Four witnesses testified on the first panel.
The first was an attorney named Justin Kweder who said he spent several days at the convention center in Philadelphia as an observer, where the mail-in ballots were being processed.
“The Philadelphia Board of Elections processed hundreds of thousands of mail-in ballots with zero civilian oversight or observation,” he told the legislators.
Kweder said the observers were all kept behind a fence that was erected in a large room and that the masked workers who were counting the ballots were between 10 and 200 feet from them, and that they were not allowed to challenge any ballots.
He also said stacks of ballots were given to workers to “duplicate,” and it was explained that these were to replace ballots rejected by the tabulation machines.

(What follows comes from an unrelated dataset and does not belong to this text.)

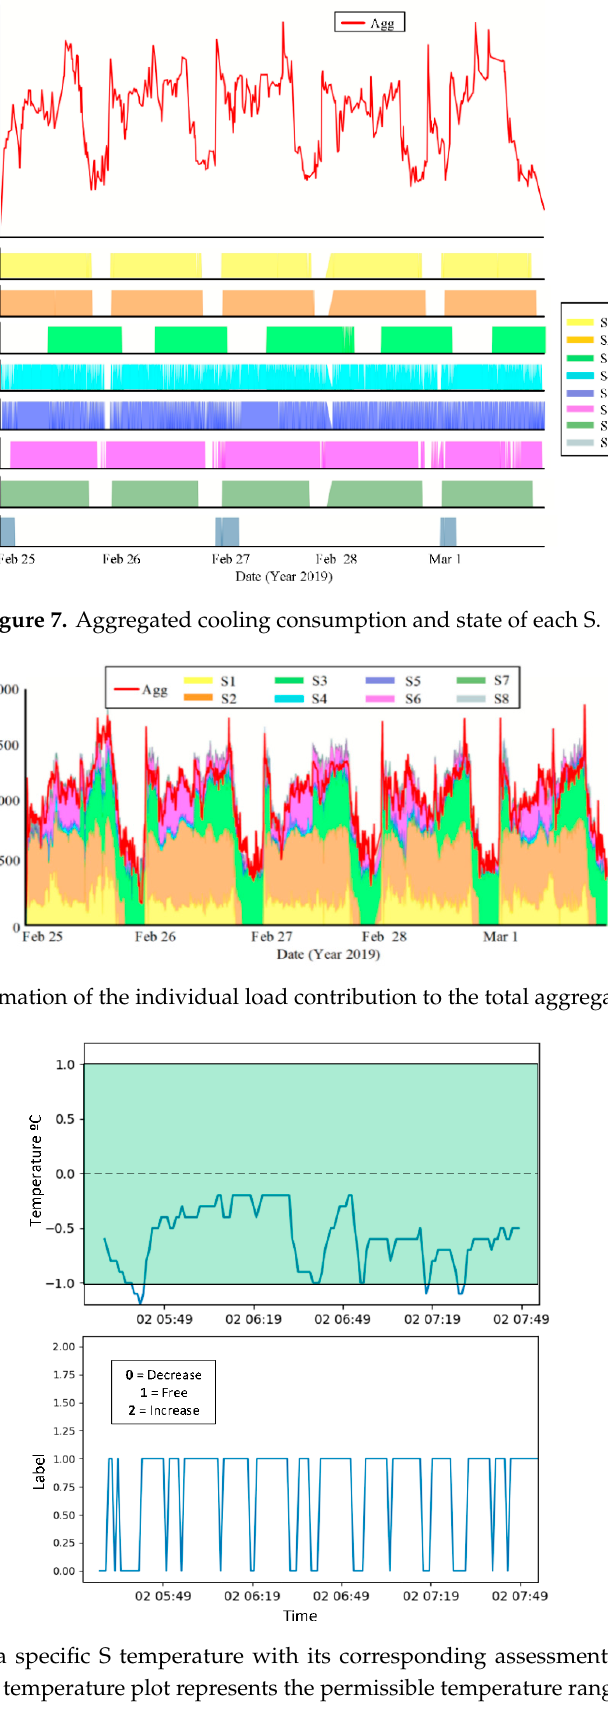
Table 3. h parameters values.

Three other observers, two from Delaware County and one from Allegheny County, gave similar testimony, saying hundreds of thousands of ballots were processed while Republican observers were kept at great length or — in the case of Delaware County — even locked out of the building.
One, a computer forensics expert, said the process he witnessed was “forensically destructive” – explaining that no recount could ever verify that votes were legal votes because ballots were separated from envelopes with no observers present. He also said he witnessed a broken chain of custody of ballots, disregard for all procedures outlined by the county canvassing board, USB cards inserted into voting machines 24 times and boxes containing about 70,000 absentee ballots left in a back room after all ballots had been counted.
On the second panel, an electronic warfare expert named Phil Waldron said he and other academics who have been working on the issue of election manipulation estimate that “up to 1.2 million Pennsylvania votes could have been altered or fraudulent” and that “only a detailed forensic analysis of the actual machines and software will truly show how many Pennsylvania citizens have had their civil rights violated.”
Pennsylvania certified the results earlier this week that Democratic candidates Joe Biden and Kamala Harris won the election. The Biden ticket garnered 3,458,229 votes to the Trump ticket’s 3,377,674 votes, a margin of 80,555.
However, any further certifications ended Wednesday when Judge Patricia McCullough, ordered that no more steps be taken to complete the certification until a hearing on Friday in a case asserting that Act 77 — the mail-in voter law — violates the state constitution.
“[T]o the extent that there remains any further action to perfect the certification of the results of the 2020 General Election … for the office of President and Vice President of the United States of America, Respondents are preliminarily enjoined from doing so, pending an evidentiary hearing[,]’” McCullough wrote.